Editor’s Note

Dear lovely reader,

After F(r)iction#10 came out, we received a piece of troubling mail. Written on a floral greeting card in beautiful handwriting, a reader had written in to explain that she had found our publication last year at her local Barnes & Noble. She was instantly hooked, she said, and found a kinship in our weirdness. But she wanted to express her dismay about one of the stories we published, explaining that she found it too dark, that she believed it aggrandized destruction and male ego. She didn’t threaten to stop reading F(r)iction. In fact, her note ended with great excitement about continuing to read our issues. She just wanted us, the editors, to know that she deeply disliked the story and asked why we included it.

This letter stuck with me. In fact, it haunted me, and I put off writing back for months. I was dismayed not just because someone who clearly “got us” disagreed so strongly with a story choice, but because her concerns brought to light an issue that had been brewing under the surface of every editorial meeting we’ve had this year: Should we publish works that could offend our readers?

Four years ago, when we started F(r)iction, this never came up in meetings. Our mission was clear. We wanted to create a magazine that was different, that pushed boundaries, that challenged conventions. The only thing that mattered in any editorial meeting was whether a story or poem lingered, was beautifully written, and made us think.

So why did this letter trouble me so much? 

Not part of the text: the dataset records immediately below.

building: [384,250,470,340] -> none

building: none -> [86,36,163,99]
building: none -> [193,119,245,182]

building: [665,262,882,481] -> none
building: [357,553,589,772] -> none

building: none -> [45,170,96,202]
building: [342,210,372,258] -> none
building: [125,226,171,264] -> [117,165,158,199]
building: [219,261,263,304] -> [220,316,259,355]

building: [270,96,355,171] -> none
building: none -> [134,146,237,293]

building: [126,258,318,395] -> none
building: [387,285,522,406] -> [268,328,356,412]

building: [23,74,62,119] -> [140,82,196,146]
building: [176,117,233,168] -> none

The answer is simple. We are no longer that start-up journal. Back then, it was easy to be bold because everyone thought we were going to fail. But now, things are different. We’ve worked ourselves to the brink of insanity, all in pursuit of having readers just like this woman, readers who care enough to write in. I began to wonder, were we risking throwing that all away by pushing too hard against those boundaries? Do we need to start playing by a different rulebook now that we are more established?

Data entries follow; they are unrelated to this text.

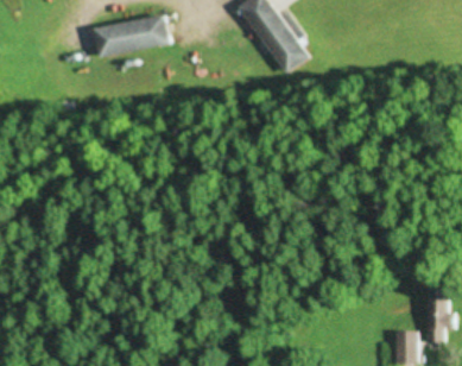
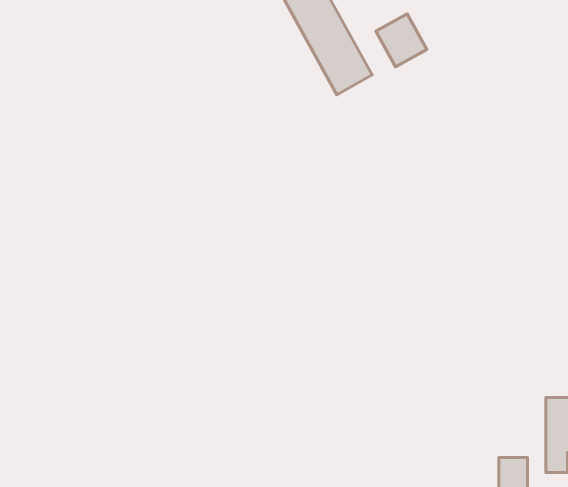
building: [95,15,171,55] -> none
building: none -> [376,14,427,67]

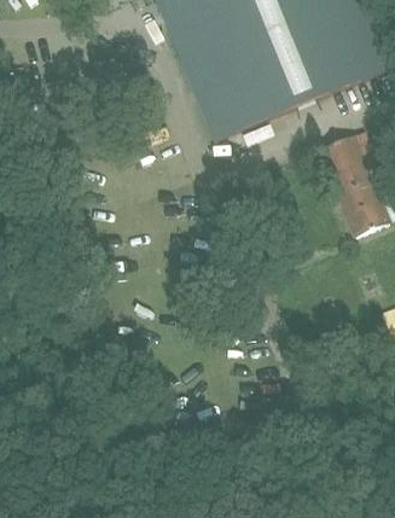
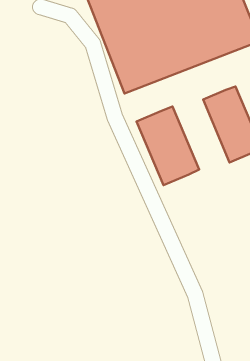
building: none -> [136,106,199,185]

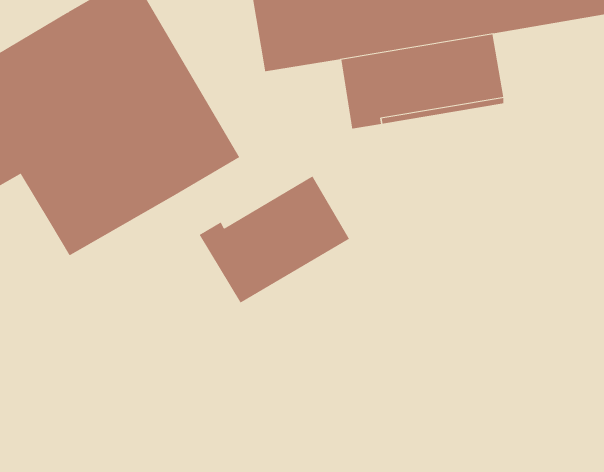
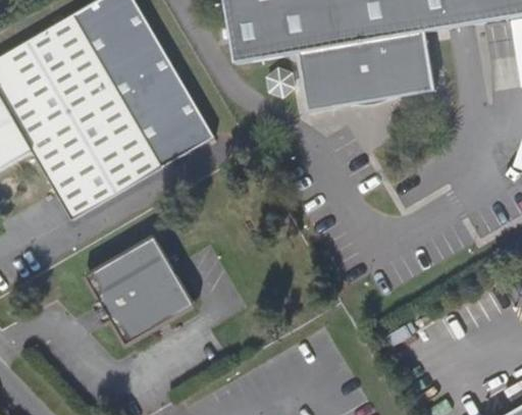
building: [199,175,350,304] -> none
building: none -> [86,237,194,345]

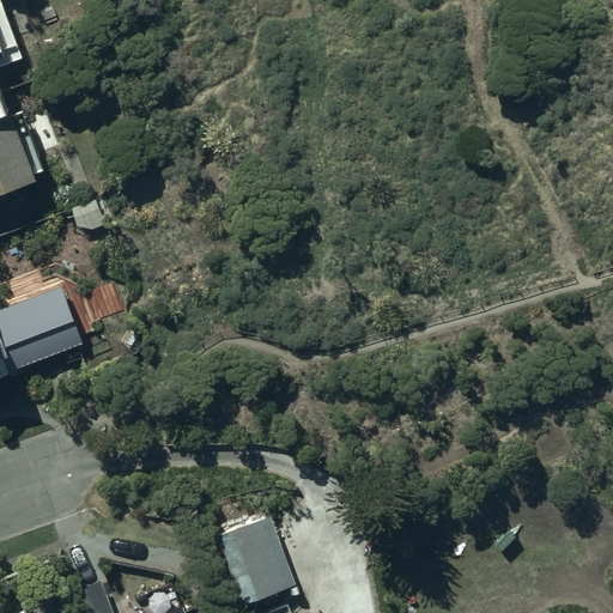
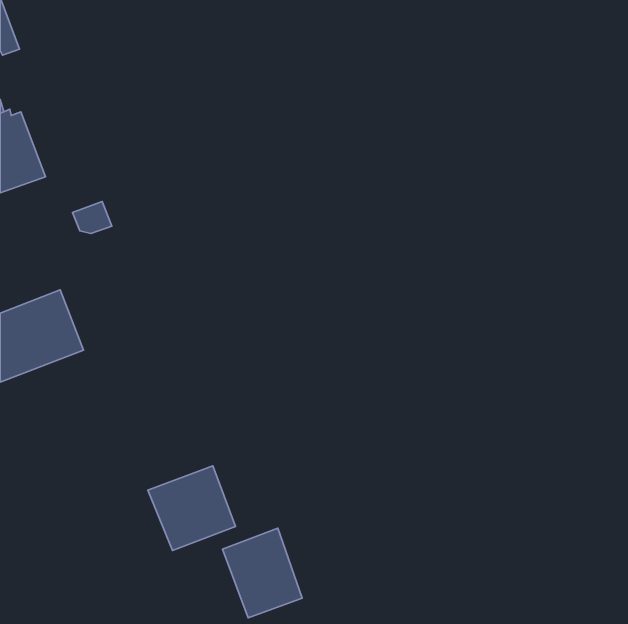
building: none -> [148,466,235,551]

So I reread the story in question dozens of times. Then I looked through all the editorial correspondence about it. When that gave me no answers, I picked up back issues of F(r)iction and reread pieces I haven’t looked at in years. What I discovered was that the stories we took chances on, the most controversial and different, thosewere the ones that stayed with me—the ones that made me set the book down, take a moment to think, to rethink. 

And isn’t that the whole point?

When we named this publication F(r)iction, we wanted to create just that—frictionin the mind of the reader, frictionin the industry, frictionin our own hearts. 

Ultimately, this letter ended up redoubling the conviction of our original mission. We went back to our editorial meetings with a new focus: to find the works that create the most tension and fill an entire issue with them. Work that uses uncomfortable content to say big, bold things about the world. That fills dark moments with meaning. That shows every offense matters. That shines a light on the things that are easy to cower away from—and with that light, bring at least a small amount of understanding.

Welcome, dear reader, to the Taboo Issue.

To be honest, many of the works in this issue disturb me. There’s a part of me—the part that tells me not to talk about politics, religion, or sex at dinner parties—that wants to hide this issue in a shoebox and never let you near it. But then the other part of me remembers times when these taboo subjects have challenged the way I think about fundamental aspects of our world. And if we can’t talk about them, and if we can’t create art that challenges the way we think about them, then what’s the point of art? Of literature? Of F(r)iction?

So I hope you’ll join us for our most controversial issue yet. I hope you enjoy it; I hope you hate it; I hope you pick up a lovely greeting card and tell us what you thought. Because at the end of the day, our goal as publishers and editors is to ensure that you care enough about something you read to think about it, to be challenged by it, even to complain about it. Because that’s how we know we’re doing our jobs right.